• [Work order]: From the data below, set down exactly the lines between the one holding "62: (531, 196, 3.15)" and the one holding "51: (588, 175, 3.20)", inclusive, and no others.

• [Records for this exercise]:
---+---

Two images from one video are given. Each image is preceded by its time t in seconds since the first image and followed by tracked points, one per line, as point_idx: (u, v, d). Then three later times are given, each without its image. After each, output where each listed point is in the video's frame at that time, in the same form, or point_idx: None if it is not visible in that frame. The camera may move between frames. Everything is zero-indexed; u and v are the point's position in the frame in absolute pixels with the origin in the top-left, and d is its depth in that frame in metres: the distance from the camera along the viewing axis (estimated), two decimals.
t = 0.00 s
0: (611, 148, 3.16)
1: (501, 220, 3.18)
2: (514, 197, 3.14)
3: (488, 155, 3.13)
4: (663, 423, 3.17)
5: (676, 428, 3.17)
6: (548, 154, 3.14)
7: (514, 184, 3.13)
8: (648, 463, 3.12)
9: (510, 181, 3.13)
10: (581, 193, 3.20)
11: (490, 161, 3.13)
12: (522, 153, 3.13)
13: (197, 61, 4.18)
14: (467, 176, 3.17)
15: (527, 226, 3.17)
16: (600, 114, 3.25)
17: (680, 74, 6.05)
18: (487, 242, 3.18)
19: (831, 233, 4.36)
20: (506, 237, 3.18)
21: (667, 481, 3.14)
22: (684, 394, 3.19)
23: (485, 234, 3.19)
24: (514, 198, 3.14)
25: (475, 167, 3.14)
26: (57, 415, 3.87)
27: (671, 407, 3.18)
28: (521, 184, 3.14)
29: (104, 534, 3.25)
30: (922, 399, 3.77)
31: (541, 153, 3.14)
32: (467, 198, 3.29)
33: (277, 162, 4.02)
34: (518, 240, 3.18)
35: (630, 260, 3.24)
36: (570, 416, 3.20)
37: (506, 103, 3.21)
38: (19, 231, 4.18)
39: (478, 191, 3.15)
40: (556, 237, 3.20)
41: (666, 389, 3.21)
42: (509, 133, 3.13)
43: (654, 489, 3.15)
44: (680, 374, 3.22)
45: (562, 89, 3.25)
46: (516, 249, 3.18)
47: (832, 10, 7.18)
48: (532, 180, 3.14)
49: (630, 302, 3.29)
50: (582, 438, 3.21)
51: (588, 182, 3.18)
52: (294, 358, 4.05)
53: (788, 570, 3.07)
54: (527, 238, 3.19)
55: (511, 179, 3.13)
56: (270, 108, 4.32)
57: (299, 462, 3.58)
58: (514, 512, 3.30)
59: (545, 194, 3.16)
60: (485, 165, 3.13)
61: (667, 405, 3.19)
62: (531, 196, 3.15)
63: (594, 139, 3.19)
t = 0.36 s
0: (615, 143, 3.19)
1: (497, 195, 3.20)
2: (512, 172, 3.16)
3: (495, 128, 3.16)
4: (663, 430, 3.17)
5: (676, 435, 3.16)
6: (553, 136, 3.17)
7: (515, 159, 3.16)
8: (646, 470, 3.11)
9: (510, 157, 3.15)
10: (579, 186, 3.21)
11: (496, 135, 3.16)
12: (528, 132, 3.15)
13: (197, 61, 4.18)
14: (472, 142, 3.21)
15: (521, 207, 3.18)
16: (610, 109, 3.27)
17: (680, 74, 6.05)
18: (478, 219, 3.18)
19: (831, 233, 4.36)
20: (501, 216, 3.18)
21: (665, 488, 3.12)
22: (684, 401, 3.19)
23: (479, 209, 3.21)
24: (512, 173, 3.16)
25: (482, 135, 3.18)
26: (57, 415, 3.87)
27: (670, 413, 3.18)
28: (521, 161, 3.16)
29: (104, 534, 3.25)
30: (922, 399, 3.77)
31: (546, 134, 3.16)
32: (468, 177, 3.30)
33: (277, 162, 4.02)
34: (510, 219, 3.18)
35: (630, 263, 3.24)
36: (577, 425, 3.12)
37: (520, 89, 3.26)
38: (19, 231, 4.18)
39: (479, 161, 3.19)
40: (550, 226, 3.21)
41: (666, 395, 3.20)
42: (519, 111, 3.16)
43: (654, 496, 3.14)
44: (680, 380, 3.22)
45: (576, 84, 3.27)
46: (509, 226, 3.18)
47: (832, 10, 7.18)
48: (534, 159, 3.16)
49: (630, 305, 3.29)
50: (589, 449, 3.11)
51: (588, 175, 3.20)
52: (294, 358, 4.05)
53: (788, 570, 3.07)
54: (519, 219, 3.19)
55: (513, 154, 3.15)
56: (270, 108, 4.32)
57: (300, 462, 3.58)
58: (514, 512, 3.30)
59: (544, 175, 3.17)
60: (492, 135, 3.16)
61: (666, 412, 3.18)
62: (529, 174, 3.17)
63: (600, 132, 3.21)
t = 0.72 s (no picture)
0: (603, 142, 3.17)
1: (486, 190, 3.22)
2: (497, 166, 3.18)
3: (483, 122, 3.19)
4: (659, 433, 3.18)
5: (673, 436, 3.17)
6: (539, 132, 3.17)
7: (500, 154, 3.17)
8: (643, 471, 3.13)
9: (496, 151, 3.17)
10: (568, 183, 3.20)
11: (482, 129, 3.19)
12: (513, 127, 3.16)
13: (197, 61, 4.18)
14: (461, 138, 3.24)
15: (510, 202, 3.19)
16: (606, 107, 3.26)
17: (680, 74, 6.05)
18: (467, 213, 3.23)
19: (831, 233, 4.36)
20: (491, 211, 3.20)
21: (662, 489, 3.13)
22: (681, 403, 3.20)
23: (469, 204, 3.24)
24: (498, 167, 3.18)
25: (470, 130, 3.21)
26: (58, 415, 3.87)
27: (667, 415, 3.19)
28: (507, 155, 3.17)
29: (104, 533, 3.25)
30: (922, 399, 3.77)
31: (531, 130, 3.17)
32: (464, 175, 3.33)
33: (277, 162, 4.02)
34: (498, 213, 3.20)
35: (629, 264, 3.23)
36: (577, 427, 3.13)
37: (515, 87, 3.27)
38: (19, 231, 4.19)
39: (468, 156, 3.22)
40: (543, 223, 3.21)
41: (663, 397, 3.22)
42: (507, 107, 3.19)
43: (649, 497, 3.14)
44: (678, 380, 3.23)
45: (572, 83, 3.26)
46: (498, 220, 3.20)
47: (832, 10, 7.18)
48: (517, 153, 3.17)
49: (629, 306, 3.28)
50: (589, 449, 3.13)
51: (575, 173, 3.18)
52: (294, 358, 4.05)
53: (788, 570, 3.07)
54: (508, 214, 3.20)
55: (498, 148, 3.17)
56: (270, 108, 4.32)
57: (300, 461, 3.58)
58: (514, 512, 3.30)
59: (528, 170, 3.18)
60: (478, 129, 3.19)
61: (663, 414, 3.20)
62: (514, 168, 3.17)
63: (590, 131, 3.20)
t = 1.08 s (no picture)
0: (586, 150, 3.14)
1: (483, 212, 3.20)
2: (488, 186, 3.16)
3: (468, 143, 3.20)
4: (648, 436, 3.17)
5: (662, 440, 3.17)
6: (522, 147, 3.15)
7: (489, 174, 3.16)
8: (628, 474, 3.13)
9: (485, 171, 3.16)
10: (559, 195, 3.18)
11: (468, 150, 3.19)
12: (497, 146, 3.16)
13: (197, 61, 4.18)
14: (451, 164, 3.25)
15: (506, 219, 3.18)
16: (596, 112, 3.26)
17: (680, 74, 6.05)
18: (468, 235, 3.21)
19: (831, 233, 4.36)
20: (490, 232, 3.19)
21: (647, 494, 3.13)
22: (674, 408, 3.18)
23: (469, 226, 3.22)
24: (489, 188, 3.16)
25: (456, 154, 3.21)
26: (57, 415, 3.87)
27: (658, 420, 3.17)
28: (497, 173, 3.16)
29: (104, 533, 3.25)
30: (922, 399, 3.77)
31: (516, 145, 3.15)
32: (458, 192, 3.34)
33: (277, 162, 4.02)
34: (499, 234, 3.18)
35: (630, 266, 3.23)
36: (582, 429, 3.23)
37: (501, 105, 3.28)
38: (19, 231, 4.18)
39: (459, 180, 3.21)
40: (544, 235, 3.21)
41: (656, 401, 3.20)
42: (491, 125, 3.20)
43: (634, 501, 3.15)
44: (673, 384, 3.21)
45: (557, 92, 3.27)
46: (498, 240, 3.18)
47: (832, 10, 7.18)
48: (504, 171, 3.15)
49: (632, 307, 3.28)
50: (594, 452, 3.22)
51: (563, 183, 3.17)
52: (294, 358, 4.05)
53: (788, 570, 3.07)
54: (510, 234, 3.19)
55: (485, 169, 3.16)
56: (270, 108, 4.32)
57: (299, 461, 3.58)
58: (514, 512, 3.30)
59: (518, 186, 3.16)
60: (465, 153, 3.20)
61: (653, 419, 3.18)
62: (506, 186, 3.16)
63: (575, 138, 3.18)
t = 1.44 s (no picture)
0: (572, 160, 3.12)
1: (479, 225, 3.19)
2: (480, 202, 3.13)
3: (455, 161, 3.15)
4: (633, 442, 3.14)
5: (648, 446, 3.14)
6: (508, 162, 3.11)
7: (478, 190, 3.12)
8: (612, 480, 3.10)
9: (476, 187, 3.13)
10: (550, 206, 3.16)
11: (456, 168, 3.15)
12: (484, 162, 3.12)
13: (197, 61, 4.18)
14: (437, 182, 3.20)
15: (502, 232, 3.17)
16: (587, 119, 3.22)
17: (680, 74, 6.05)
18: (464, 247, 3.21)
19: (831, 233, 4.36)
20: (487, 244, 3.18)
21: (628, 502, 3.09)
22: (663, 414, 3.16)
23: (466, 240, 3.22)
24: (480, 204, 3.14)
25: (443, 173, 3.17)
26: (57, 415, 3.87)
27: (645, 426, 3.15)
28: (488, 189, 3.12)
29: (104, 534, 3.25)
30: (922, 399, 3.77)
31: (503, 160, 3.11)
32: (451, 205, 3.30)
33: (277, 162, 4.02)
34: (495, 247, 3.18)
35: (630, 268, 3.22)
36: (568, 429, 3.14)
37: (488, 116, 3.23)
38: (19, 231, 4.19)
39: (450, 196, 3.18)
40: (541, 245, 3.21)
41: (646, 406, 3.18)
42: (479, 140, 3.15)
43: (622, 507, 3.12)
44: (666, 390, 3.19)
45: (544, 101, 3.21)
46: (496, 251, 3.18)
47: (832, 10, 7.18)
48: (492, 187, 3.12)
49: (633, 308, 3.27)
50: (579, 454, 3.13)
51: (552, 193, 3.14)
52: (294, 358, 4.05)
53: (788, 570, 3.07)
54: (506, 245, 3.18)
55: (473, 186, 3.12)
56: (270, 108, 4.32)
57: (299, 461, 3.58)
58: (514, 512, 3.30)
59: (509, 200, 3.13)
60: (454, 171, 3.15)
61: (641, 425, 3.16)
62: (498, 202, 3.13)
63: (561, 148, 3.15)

---+---

• [Exercise result]:
62: (531, 196, 3.15)
63: (594, 139, 3.19)
t = 0.36 s
0: (615, 143, 3.19)
1: (497, 195, 3.20)
2: (512, 172, 3.16)
3: (495, 128, 3.16)
4: (663, 430, 3.17)
5: (676, 435, 3.16)
6: (553, 136, 3.17)
7: (515, 159, 3.16)
8: (646, 470, 3.11)
9: (510, 157, 3.15)
10: (579, 186, 3.21)
11: (496, 135, 3.16)
12: (528, 132, 3.15)
13: (197, 61, 4.18)
14: (472, 142, 3.21)
15: (521, 207, 3.18)
16: (610, 109, 3.27)
17: (680, 74, 6.05)
18: (478, 219, 3.18)
19: (831, 233, 4.36)
20: (501, 216, 3.18)
21: (665, 488, 3.12)
22: (684, 401, 3.19)
23: (479, 209, 3.21)
24: (512, 173, 3.16)
25: (482, 135, 3.18)
26: (57, 415, 3.87)
27: (670, 413, 3.18)
28: (521, 161, 3.16)
29: (104, 534, 3.25)
30: (922, 399, 3.77)
31: (546, 134, 3.16)
32: (468, 177, 3.30)
33: (277, 162, 4.02)
34: (510, 219, 3.18)
35: (630, 263, 3.24)
36: (577, 425, 3.12)
37: (520, 89, 3.26)
38: (19, 231, 4.18)
39: (479, 161, 3.19)
40: (550, 226, 3.21)
41: (666, 395, 3.20)
42: (519, 111, 3.16)
43: (654, 496, 3.14)
44: (680, 380, 3.22)
45: (576, 84, 3.27)
46: (509, 226, 3.18)
47: (832, 10, 7.18)
48: (534, 159, 3.16)
49: (630, 305, 3.29)
50: (589, 449, 3.11)
51: (588, 175, 3.20)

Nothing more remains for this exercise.